Last Recorded Words Aboard the Challenger Spacecraft-by Kim Michael


"Give Me Your Hand"

    by Kim Michael

    Copyright March 2015



On January 28, 1986, seventy-three seconds after lift off, the space shuttle Challenger exploded nine miles above the earth.  Despite thorough coverage of the accident by the media, the last few minutes inside the spacecraft were kept from the public.  Only years later would we learn that some of the members on board did not die in the explosion.  And in those last few, terrible moments; as the spacecraft came crashing to earth, the last unofficial words recorded in the cabin was a single voice saying, “Give me your hand.”

They were not words of anger or regret.  They were “human” words.  Words that resonate at the very heart of what it means to be human.  When I first heard this story it made a lasting impression on me, and it occurred to me that it is in the simple act of reaching out to one another that the true strength of what we are, and who we are, is the most meaningful. 
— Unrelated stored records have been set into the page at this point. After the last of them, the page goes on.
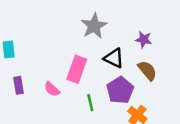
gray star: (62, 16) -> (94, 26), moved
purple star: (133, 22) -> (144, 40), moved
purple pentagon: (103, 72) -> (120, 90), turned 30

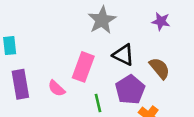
purple star: (144, 40) -> (161, 21), moved
purple rectangle: (18, 85) -> (20, 84), size x1.5

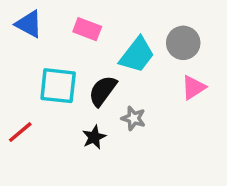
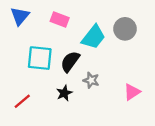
blue triangle: (29, 24) -> (20, 16), turned 42
pink triangle: (193, 87) -> (132, 92), moved
red line: (20, 132) -> (22, 101), moved

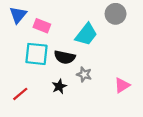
pink rectangle: (60, 20) -> (42, 26), moved
gray circle: (125, 29) -> (116, 14), moved
black semicircle: (70, 62) -> (65, 57), turned -114

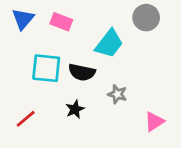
pink rectangle: (42, 26) -> (61, 22), moved
gray star: (84, 74) -> (117, 94), moved
pink triangle: (122, 85) -> (154, 122), moved

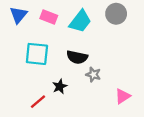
cyan trapezoid: (109, 44) -> (80, 21), moved
black semicircle: (82, 72) -> (77, 57), moved
red line: (26, 119) -> (38, 102), moved

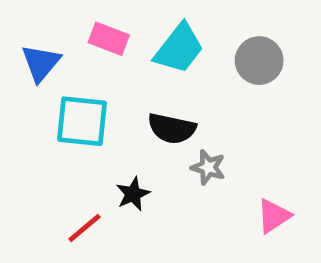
gray circle: (116, 14) -> (259, 61), moved
blue triangle: (18, 15) -> (41, 63), moved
“Give me your hand,” reminds us in a way that no other words can, that we are never really complete as evolved creatures or master works of creation until we have the ability to connect with one another.   

And of all the words that could have been spoken that day, “Give me your hand” leaves us with the undeniable truth that the simplest of all human gifts-- are perhaps the most precious.   

We may one day traverse the galaxy.  Walk on distant planets and live in great cities beneath the ocean, but no matter how far we reach, no matter how high we climb, the one thing that will not change, and has not changed since the dawn of our existence, is our need for one another.    

When I think of the words, “ Give me your hand”, I am reminded of Luciano De Crescenzo, a famous Italian writer and director, who once said—"We are each of us, angels, with only one wing, and it is only when we embrace each other….that we can fly."